Google Cloud Dataproc, a Google Cloud service for running Apache Spark and Hadoop clusters, will be released for Kubernetes. The service ensures that users of Apache Spark and Hadoop don’t have to manage their infrastructure.

Cloud Dataprox will initially be launched as an alpha version on Kubernetes. The aim of the launch is for enterprise organisations to be able to run Apache Spark workloads on Google Kubernetes Engine Clusters. This means that Dataproc users can migrate their workloads to their own data centres, because GKE is almost universally available, through Google Anthos.

Unified management

Apache Spark workloads often run on Hadoop YARN clusters. Cloud Dataproc ensures that users can manage their clusters from a single overview. In this way, it is no longer necessary to use different cluster management systems. “Supporting both YARN and Kubernetes can bring your enterprise the needed flexibility to modernize certain hybrid workloads while continuing to monitor YARN-based workloads,” says Google.
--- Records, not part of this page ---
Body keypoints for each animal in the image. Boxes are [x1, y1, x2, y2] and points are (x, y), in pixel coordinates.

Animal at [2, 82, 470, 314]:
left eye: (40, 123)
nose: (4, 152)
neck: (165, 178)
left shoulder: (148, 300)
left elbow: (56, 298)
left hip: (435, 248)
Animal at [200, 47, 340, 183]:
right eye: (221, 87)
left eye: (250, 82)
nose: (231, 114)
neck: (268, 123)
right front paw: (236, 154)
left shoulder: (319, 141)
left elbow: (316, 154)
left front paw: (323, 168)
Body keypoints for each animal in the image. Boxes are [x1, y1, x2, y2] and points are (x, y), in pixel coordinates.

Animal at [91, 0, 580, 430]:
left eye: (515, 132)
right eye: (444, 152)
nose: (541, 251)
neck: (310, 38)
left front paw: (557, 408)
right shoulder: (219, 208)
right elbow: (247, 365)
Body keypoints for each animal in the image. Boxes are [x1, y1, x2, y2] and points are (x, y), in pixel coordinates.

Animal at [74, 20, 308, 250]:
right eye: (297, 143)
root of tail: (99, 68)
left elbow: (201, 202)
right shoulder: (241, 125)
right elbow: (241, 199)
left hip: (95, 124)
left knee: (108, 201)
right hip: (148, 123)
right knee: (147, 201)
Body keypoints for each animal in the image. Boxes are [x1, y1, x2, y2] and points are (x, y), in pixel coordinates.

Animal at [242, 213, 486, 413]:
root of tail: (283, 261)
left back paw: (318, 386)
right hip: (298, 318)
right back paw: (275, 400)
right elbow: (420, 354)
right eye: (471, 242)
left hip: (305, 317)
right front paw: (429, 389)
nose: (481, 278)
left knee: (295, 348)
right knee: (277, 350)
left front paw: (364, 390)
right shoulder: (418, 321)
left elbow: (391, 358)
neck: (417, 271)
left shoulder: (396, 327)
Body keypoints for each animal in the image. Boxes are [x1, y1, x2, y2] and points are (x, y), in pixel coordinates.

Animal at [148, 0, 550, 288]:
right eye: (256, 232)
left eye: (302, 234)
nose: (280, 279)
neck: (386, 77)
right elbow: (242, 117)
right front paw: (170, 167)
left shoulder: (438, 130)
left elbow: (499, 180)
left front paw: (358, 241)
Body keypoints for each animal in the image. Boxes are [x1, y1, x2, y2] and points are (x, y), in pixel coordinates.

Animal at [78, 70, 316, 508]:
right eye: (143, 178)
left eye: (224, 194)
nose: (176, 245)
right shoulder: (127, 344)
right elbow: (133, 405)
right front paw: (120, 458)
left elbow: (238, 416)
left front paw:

Expansions in the long term

TechCrunch reports that the service so far only supports Apache Spark, but that Google also wants to support other open-source projects in the future. “Enterprises are increasingly looking for products and services that support data processing across multiple locations and platforms,” said Matt Aslett, research vice president at 451 Research. “The launch of Cloud Dataproc on Kubernetes is significant in that it provides customers with a single control plane for deploying and managing Apache Spark jobs on Google Kubernetes Engine in both public cloud and on-premises environments.” In short, the launch of Google Cloud Dataproc is a new step towards supporting the hybrid cloud.